Drive already mounted at /content/drive; to attempt to forcibly remount, call drive.mount("/content/drive", force_remount=True).


Read the images from the directory

In [21]:
#Function for getting the image and corresponding label from directory

import cv2
import os
import glob
from sklearn.cluster import KMeans
from scipy.spatial.distance import cdist

def label_image(path_to_data):

	list_label = os.listdir(path_to_data) # Get the list of files in the required directory

	labelmapping = {}
	for ind, value in enumerate(list_label): # the names of the vehicles are used as keys and are assigned a number,their index position, as values.
		labelmapping[value] = ind

	x = []
	label = []

	for lab in list_label:
		for img in glob.glob(path_to_data+"/" + lab + '/*'):
			image = cv2.imread(img)
			Label = labelmapping[lab]

			x.append(image)
			label.append(Label)

	return x, label, labelmapping

Creation of Feature vector (SIFT + BOW)

In [22]:
import cv2
from sklearn.cluster import KMeans
import pickle
from scipy.spatial.distance import cdist
import os
import numpy as np

def SIFT_Feature_extraction(list_image):

    descriptors = []
    sift = cv2.xfeatures2d.SIFT_create()                      # Create an instantiation of SIFT object.
    for image in list_image:
        _, descriptor = sift.detectAndCompute(image, None)    # Use the instantiation to obtain the keypoints and descriptors.
        descriptors.append(descriptor)

    return descriptors

def Clustering(descriptors, vocab_size):                      # This function creates the groups the descriptors into k(= vocabulary size) clusters 
    bow_dict = []

    kmeans = KMeans(n_clusters = vocab_size)
    kmeans.fit(descriptors)

    bow_dict = kmeans.cluster_centers_

    if not os.path.isfile('BoW_dict.pkl'):
        pickle.dump(bow_dict, open('BoW_dict.pkl', 'wb'))     # The pickle function is used to store the k clusters(the words learnt) into a .pkl file. This is the visual dictionary

    return bow_dict

def feature_vector_creation(image_descriptors, BoW, num_cluster):

    X_features = []

    for i in range(len(image_descriptors)):
        features = np.array([0] * num_cluster)

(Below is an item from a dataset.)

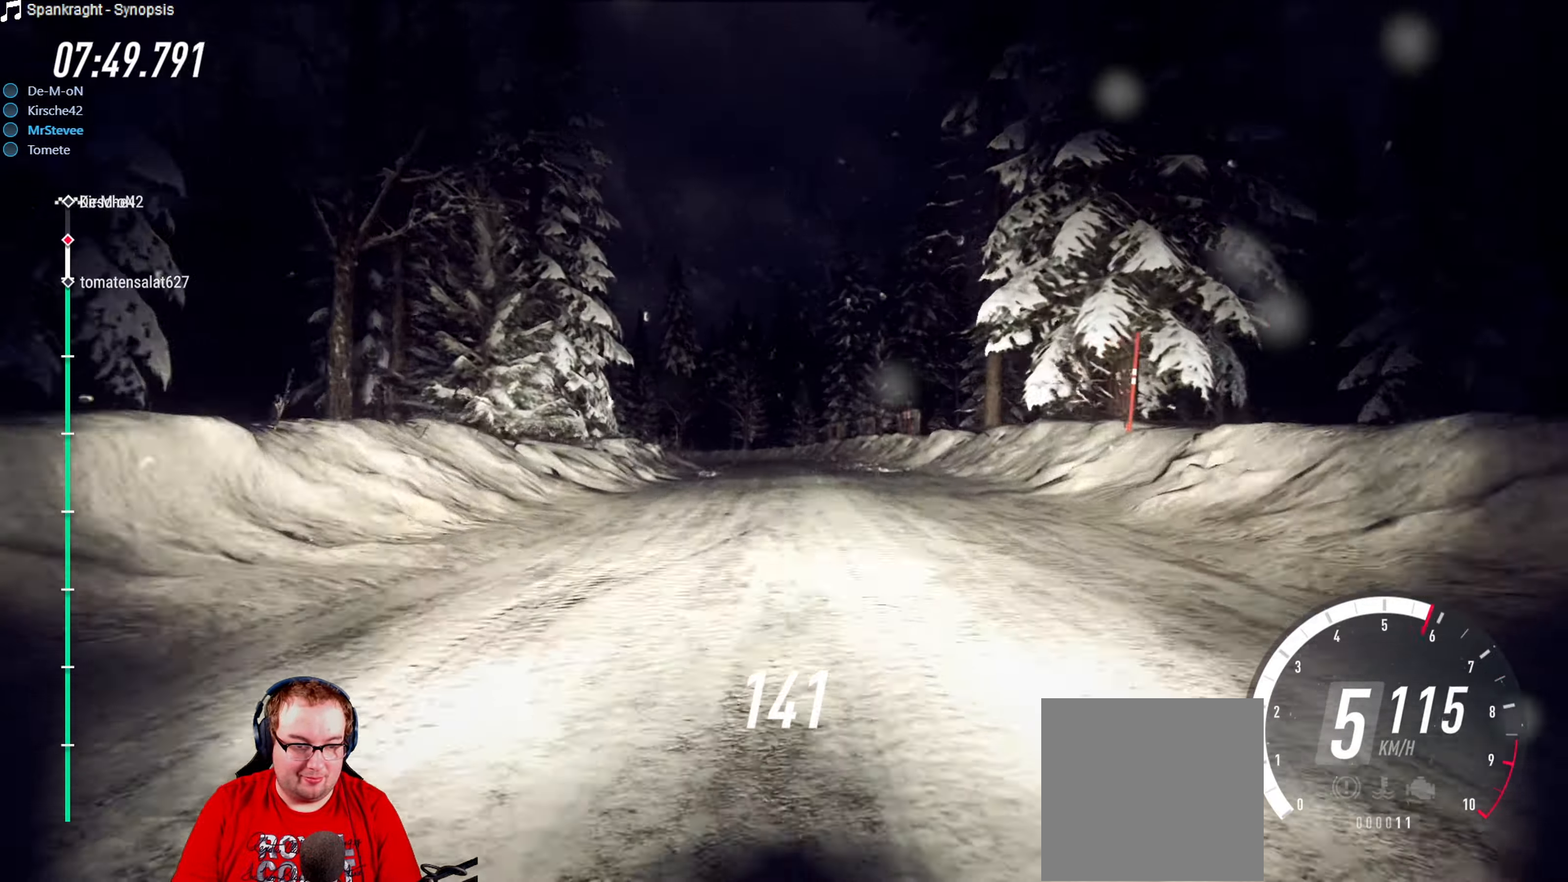
{"buttons": ["L2"], "left_stick": "down-left", "right_stick": "center", "events": [[67, "left_stick", "center"], [167, "R2", "down"], [367, "R2", "up"], [417, "left_stick", "down-left"], [450, "L2", "down"]]}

        if image_descriptors[i] is not None:
            distance = cdist(image_descriptors[i], BoW)

            argmin = np.argmin(distance, axis = 1)

            for j in argmin:
                features[j] += 1
        X_features.append(features)

    return X_features

In [None]:
from sklearn.model_selection import train_test_split, GridSearchCV
import sklearn
import pickle
import argparse
import os
from matplotlib import pyplot as plt

training_data, data_label, label2id = label_image('/content/drive/MyDrive/data/Training_data/') # Use the required path here

cv2.imwrite('test.jpg', training_data[0])
print("the id mapping of this class for this image is:",data_label[5])
print(" The make and model is:")
for u in label2id.keys():
  if label2id[u] == data_label[5]:
    print(u)


image_desctiptors = SIFT_Feature_extraction(training_data)

all_descriptors = []
# Cleans the data. There are occaionally, some unwanted None values in the descriptors. The following piece of code removes that.
for descriptor in image_desctiptors:
    if descriptor is not None:
        for des in descriptor:
            all_descriptors.append(des)

vocab_size = 20
BoW = Clustering(all_descriptors, vocab_size)

X_features = feature_vector_creation(image_desctiptors, BoW, vocab_size)

X_train, X_test, Y_train, Y_test = train_test_split(X_features, data_label, test_size = 0.3)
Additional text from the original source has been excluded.